BRIEF: Without leaving anything out, print every line of the data.

=== Section Start ===

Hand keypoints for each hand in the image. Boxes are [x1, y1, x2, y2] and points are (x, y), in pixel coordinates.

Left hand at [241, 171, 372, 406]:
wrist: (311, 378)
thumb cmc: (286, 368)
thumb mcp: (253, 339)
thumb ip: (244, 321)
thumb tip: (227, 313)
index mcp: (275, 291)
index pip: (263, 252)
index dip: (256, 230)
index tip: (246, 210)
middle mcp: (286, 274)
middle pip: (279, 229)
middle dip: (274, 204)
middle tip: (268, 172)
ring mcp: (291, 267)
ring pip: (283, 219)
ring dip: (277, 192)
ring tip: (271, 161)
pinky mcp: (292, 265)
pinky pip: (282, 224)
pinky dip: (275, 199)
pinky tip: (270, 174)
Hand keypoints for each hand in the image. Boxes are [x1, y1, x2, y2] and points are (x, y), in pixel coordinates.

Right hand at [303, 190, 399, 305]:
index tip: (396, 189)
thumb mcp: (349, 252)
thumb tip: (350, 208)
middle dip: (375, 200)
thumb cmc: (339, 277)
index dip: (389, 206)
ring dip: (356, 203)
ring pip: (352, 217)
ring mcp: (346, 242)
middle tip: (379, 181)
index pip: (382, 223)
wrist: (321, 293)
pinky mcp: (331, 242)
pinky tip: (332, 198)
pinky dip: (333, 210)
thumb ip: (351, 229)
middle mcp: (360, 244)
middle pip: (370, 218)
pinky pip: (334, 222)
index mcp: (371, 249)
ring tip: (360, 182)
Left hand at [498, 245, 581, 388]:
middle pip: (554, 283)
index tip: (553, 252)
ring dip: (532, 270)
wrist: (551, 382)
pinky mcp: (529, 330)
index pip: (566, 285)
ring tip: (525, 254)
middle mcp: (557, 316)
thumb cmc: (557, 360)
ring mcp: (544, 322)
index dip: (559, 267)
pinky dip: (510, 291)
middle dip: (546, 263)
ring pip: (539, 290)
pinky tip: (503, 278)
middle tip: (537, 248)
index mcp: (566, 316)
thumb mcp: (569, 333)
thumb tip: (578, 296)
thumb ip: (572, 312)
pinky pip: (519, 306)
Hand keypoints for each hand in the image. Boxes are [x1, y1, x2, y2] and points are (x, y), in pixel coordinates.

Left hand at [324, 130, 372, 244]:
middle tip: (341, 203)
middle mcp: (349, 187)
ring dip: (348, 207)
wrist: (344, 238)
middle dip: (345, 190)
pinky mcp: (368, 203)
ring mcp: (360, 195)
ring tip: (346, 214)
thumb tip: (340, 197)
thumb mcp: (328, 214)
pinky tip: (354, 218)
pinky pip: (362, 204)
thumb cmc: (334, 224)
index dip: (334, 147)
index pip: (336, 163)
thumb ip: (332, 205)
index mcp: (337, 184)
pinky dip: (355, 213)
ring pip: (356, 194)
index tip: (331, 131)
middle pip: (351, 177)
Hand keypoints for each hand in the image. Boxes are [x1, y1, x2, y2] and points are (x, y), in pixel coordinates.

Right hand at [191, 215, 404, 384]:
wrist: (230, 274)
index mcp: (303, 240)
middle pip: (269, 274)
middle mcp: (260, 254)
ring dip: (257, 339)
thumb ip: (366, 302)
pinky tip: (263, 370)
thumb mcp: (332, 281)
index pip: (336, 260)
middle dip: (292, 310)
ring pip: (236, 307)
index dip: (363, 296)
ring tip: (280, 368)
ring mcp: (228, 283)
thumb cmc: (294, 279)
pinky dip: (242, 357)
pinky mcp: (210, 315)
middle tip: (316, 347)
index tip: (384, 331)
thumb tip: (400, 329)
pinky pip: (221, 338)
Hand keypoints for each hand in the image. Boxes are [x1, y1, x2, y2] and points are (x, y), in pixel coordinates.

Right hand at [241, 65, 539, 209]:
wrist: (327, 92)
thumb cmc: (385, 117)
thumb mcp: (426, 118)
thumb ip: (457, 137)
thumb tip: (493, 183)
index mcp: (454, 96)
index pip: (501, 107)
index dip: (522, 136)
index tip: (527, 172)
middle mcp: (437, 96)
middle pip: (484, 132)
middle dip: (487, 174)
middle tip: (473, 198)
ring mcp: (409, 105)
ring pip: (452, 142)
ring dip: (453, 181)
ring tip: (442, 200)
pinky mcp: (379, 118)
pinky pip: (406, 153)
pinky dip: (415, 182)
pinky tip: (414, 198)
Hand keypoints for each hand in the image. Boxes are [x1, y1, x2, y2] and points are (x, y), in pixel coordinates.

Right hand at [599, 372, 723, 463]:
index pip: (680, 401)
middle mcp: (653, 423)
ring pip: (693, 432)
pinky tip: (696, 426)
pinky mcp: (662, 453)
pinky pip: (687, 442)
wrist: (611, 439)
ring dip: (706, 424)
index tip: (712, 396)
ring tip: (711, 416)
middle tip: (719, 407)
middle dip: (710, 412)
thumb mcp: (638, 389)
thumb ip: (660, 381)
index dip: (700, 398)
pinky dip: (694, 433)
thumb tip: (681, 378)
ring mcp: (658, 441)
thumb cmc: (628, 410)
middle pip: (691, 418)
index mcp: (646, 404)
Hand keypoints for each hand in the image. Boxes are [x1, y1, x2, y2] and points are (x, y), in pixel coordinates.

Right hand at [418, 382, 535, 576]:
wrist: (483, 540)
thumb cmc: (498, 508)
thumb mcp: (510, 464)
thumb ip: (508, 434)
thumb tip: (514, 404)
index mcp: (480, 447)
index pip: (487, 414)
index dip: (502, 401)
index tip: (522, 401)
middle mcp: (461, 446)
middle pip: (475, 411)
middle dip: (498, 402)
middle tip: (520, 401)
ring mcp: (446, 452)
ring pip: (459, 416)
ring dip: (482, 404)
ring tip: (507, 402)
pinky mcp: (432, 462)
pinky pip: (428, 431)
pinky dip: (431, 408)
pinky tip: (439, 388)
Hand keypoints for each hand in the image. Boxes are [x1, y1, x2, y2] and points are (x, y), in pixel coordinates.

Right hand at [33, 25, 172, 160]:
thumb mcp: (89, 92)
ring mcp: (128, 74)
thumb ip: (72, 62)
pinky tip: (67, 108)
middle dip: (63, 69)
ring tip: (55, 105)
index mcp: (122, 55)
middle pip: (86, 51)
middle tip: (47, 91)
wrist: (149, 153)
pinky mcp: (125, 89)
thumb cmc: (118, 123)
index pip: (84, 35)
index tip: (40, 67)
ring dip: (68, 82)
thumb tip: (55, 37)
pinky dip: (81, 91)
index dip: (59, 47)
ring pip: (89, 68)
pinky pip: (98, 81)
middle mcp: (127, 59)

=== Section End ===

YOUR RESPONSE:
Hand keypoints for each hand in the image. Boxes are [x1, y1, x2, y2] and points are (x, y), in pixel coordinates.

Left hand at [241, 171, 372, 406]:
wrist: (311, 378)
thumb cmc: (286, 368)
thumb mcp: (253, 339)
thumb ip: (244, 321)
thumb tip: (227, 313)
index mcp: (275, 291)
index pip: (263, 252)
index dip: (256, 230)
index tip: (246, 210)
middle mcp: (286, 274)
middle pip: (279, 229)
middle dip: (274, 204)
middle tip: (268, 172)
ring mcp: (291, 267)
ring pip: (283, 219)
ring dip: (277, 192)
ring tip: (271, 161)
pinky mcp: (292, 265)
pinky pip: (282, 224)
pinky dip: (275, 199)
pinky tip: (270, 174)
Hand keypoints for each hand in the image. Boxes are [x1, y1, x2, y2] and points are (x, y), in pixel coordinates.

Right hand at [303, 190, 399, 305]:
index tip: (396, 189)
thumb mcp: (349, 252)
thumb tip: (350, 208)
middle dip: (375, 200)
thumb cmc: (339, 277)
index dip: (389, 206)
ring dip: (356, 203)
ring pip: (352, 217)
ring mcp: (346, 242)
middle tip: (379, 181)
index pip: (382, 223)
wrist: (321, 293)
pinky mcp: (331, 242)
pinky tip: (332, 198)
pinky dip: (333, 210)
thumb ip: (351, 229)
middle mcp: (360, 244)
middle pip: (370, 218)
pinky pip: (334, 222)
index mcp: (371, 249)
ring tip: (360, 182)
Left hand at [498, 245, 581, 388]:
middle pip: (554, 283)
index tip: (553, 252)
ring dip: (532, 270)
wrist: (551, 382)
pinky mcp: (529, 330)
index pip: (566, 285)
ring tip: (525, 254)
middle mcp: (557, 316)
thumb cmc: (557, 360)
ring mcp: (544, 322)
index dip: (559, 267)
pinky dip: (510, 291)
middle dip: (546, 263)
ring pip: (539, 290)
pinky tip: (503, 278)
middle tip: (537, 248)
index mcp: (566, 316)
thumb mcp: (569, 333)
thumb tip: (578, 296)
thumb ip: (572, 312)
pinky pip: (519, 306)
Hand keypoints for each hand in the image. Boxes are [x1, y1, x2, y2] and points are (x, y), in pixel coordinates.

Left hand at [324, 130, 372, 244]:
middle tip: (341, 203)
middle mcp: (349, 187)
ring dip: (348, 207)
wrist: (344, 238)
middle dip: (345, 190)
pinky mcp: (368, 203)
ring mcp: (360, 195)
ring tip: (346, 214)
thumb tip: (340, 197)
thumb mcp: (328, 214)
pinky tip: (354, 218)
pinky pip: (362, 204)
thumb cmc: (334, 224)
index dip: (334, 147)
index pip: (336, 163)
thumb ip: (332, 205)
index mcp: (337, 184)
pinky dip: (355, 213)
ring pip: (356, 194)
index tip: (331, 131)
middle pip: (351, 177)
Hand keypoints for each hand in the image. Boxes are [x1, y1, x2, y2] and points are (x, y), in pixel coordinates.

Right hand at [191, 215, 404, 384]:
wrist: (230, 274)
index mcp: (303, 240)
middle pip: (269, 274)
middle mcp: (260, 254)
ring dip: (257, 339)
thumb ip: (366, 302)
pinky tip: (263, 370)
thumb mcp: (332, 281)
index pip: (336, 260)
middle dip: (292, 310)
ring pip: (236, 307)
index dip: (363, 296)
ring tip: (280, 368)
ring mcp: (228, 283)
thumb cmc: (294, 279)
pinky dip: (242, 357)
pinky mcp: (210, 315)
middle tip: (316, 347)
index tip: (384, 331)
thumb tip: (400, 329)
pinky pip: (221, 338)
Hand keypoints for each hand in the image. Boxes are [x1, y1, x2, y2] and points are (x, y), in pixel coordinates.

Right hand at [241, 65, 539, 209]:
wrist: (327, 92)
thumb cmc: (385, 117)
thumb mcp: (426, 118)
thumb ip: (457, 137)
thumb tip: (493, 183)
index mcp: (454, 96)
index pip: (501, 107)
index dip: (522, 136)
index tip: (527, 172)
middle mcp: (437, 96)
middle pip: (484, 132)
middle dip: (487, 174)
middle tip: (473, 198)
ring mcp: (409, 105)
ring pip: (452, 142)
ring dip: (453, 181)
ring tip: (442, 200)
pinky mcp: (379, 118)
pinky pip: (406, 153)
pinky dip: (415, 182)
pinky tip: (414, 198)
Hand keypoints for each hand in the image. Boxes are [x1, y1, x2, y2] and points are (x, y), in pixel coordinates.

Right hand at [599, 372, 723, 463]:
index pip: (680, 401)
middle mcp: (653, 423)
ring pip: (693, 432)
pinky tip: (696, 426)
pinky mcp: (662, 453)
pinky pip: (687, 442)
wrist: (611, 439)
ring dip: (706, 424)
index tip: (712, 396)
ring tip: (711, 416)
middle tip: (719, 407)
middle dip: (710, 412)
thumb mcp: (638, 389)
thumb ip: (660, 381)
index dip: (700, 398)
pinky dip: (694, 433)
thumb tip: (681, 378)
ring mcp: (658, 441)
thumb cmc: (628, 410)
middle pip: (691, 418)
index mcp: (646, 404)
Hand keypoints for each hand in the image. Boxes are [x1, y1, x2, y2] and points are (x, y), in pixel coordinates.

Right hand at [418, 382, 535, 576]:
wrist: (483, 540)
thumb cmc: (498, 508)
thumb mcp: (510, 464)
thumb ip: (508, 434)
thumb tip: (514, 404)
index mcp: (480, 447)
index pip: (487, 414)
index dip: (502, 401)
index tip: (522, 401)
middle mcp: (461, 446)
middle pip: (475, 411)
middle dip: (498, 402)
middle tip: (520, 401)
ring mcp: (446, 452)
ring pip: (459, 416)
ring dip: (482, 404)
ring tip: (507, 402)
pinky mcp: (432, 462)
pinky pip: (428, 431)
pinky dip: (431, 408)
pinky tip: (439, 388)
Hand keypoints for each hand in the image. Boxes are [x1, y1, x2, y2] and points are (x, y), in pixel coordinates.

Right hand at [33, 25, 172, 160]:
thumb mcp: (89, 92)
ring mcp: (128, 74)
thumb ip: (72, 62)
pinky tip: (67, 108)
middle dip: (63, 69)
ring tip: (55, 105)
index mcp: (122, 55)
middle pip: (86, 51)
middle tip: (47, 91)
wrist: (149, 153)
pinky mcp: (125, 89)
thumb cmc: (118, 123)
index pip: (84, 35)
index tip: (40, 67)
ring dip: (68, 82)
thumb tip: (55, 37)
pinky dip: (81, 91)
index dip: (59, 47)
ring pip: (89, 68)
pinky pip: (98, 81)
middle mcp: (127, 59)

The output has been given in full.